Supporter Stories: Dona and Gary Aitken

“I have tremendous empathy and compassion for these people. If you have any concept of what they’ve been through one can’t help but feel compassion for them and admire their courage and resilience.  Some of the guys spent their whole lives in a refugee camp. 18 years. And some of the things they were fleeing in the Congo were abominable. Frankly, I feel some responsibility for the Congo mess. If the US hadn’t aided in the assassination of Patrice Lamumba so long ago, who knows where the Congo would be today. We’ve been on the wrong side of so many situations in the developing world that have ended in such a mess, that to some extent I feel some sense of responsibility as an American. So it just seems important to help.  It also is important to show a more generous and welcoming side of America than the current administration presents.”

Dona and Gary both taught in English Namibia while traveling through the country. Dona taught biology courses and Gary computer science. They are now Driver’s Education instructors at Soft Landing Missoula. 

Photos and Interview by Elliott Natz

Supporter Stories: Kristin Freeman (2/2)

Last month, Kristin read an article in the Montana Kaimin called “In Search of Home: Refugees Struggle for a Place in Missoula.” The article describes the struggles of refugees getting to America and how they adjust to life once they arrive. A quote from Joel Kambale, a man from the Democratic Republic of the Congo, inspired Kristin to write the poem below. The quote was, “Where we are working, we are being asked many questions: ‘How did you get here?’ ‘Who brought you here?’ Such questions are not good,” Kambale said. Kristin felt deeply troubled by those questions and put her emotions into the words below. 

The Husband Speaks From His Heart

Words pierce the air, so off hand,
where do you come from and why are you here?
the questioning people demand.
Who is your family and where do they live?
Invasive, intrusive, interrogative.

So much concern for what we are made of
have we tested your DNA?
It seems not enough to have skills and show up
The prodders still push in, that’s their way.

What does it matter to folks all around
to be poking for info, to dash with their tongues?
It’s so plenty hard for good work to be found,
to be dependable, honest and climb up the rungs.

I know where I come from, the stories were told
over and over by relatives young and old.
Yet I feel not better than those just come here.
It’s my desire to welcome all folks, I am clear.

Kristin McNamara Freeman
April 2017

Read the first post about Kristin.

Photos and Interview by Elliott Natz

Supporter Stories: Kristin Freeman (1/2)

As politics were getting so heavy last fall, I was feeling depressed for the first time ever in my life.
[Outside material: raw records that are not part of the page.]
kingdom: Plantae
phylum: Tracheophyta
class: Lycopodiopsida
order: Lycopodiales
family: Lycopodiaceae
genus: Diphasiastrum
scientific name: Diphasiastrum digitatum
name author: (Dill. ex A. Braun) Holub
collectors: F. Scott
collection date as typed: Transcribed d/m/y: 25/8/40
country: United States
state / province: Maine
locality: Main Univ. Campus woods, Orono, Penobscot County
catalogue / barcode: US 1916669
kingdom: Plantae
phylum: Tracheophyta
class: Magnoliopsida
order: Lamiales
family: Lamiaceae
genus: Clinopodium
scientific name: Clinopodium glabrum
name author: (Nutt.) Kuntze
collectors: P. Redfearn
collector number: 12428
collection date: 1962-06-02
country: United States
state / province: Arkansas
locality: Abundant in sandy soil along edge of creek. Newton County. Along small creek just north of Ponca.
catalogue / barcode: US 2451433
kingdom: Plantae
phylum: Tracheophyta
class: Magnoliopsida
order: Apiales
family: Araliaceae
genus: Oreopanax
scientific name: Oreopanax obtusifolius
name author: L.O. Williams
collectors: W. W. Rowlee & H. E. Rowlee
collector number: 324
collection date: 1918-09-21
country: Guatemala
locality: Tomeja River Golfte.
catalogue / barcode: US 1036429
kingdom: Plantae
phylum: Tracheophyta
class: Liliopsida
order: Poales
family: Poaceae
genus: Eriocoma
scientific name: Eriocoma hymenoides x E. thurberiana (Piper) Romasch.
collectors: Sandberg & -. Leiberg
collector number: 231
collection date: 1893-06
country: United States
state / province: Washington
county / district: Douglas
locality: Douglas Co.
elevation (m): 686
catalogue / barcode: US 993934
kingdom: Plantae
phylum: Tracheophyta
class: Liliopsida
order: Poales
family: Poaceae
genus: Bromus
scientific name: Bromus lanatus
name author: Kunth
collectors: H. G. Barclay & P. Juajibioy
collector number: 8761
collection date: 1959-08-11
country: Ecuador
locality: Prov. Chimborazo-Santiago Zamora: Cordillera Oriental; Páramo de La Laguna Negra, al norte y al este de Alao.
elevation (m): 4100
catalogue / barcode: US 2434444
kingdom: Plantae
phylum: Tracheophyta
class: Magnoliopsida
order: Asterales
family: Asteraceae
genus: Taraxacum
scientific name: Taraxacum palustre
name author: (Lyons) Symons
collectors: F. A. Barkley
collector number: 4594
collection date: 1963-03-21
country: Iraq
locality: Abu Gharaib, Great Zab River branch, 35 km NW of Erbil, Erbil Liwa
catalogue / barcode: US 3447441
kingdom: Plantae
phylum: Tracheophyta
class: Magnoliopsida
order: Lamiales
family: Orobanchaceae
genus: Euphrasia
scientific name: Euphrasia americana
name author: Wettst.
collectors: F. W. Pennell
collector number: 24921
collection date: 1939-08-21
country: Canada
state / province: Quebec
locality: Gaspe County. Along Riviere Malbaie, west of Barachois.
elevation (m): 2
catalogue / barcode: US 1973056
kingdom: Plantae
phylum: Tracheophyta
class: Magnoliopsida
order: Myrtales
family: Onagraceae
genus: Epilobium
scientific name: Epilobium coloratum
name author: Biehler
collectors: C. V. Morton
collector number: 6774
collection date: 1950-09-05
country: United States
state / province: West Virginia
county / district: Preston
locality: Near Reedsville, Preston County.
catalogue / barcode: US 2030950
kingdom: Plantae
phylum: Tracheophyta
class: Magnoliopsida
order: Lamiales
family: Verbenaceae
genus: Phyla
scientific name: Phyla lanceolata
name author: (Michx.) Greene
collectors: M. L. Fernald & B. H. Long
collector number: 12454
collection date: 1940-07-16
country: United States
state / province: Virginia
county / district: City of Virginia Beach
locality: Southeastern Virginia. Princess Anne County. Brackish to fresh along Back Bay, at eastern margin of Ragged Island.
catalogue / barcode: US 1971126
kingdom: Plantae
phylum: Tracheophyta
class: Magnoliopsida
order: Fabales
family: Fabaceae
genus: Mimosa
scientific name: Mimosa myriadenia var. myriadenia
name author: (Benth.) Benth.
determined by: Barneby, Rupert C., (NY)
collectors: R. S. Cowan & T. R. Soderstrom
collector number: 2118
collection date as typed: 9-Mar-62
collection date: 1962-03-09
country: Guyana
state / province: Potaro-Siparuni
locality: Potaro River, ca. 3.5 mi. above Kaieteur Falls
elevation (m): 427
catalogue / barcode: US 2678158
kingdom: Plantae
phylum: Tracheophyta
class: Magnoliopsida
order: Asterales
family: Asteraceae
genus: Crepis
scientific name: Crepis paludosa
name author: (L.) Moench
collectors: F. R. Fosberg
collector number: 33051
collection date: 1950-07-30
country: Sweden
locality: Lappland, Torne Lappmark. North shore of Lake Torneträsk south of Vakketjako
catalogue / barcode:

I was telling my physical therapist, “Boy, I’m going to start seeing a counselor to try and find a way to deal with this depression.”  I’ve never felt so bad before and there’s all this news that’s so negative.

She said, “Have you ever thought about calling Soft Landing and maybe seeing if you might find some work with the refugees?”

And I went home, I filled out the application, at her encouragement. And I went and volunteered to be at tutor. ‘Cause I was depressed. The decision we came to was if I could put my energy into doing things that were good, that I could change my trajectory of feeling depressed into one of feeling joy and happiness. So instead of being sad, I got to be happy.

Read the second post about Kristin.

Kristin Freeman is a tutor at Soft Landing Missoula. She spends her other hours tending to her garden, helping raise two grand-kids, knitting and crocheting, and writing.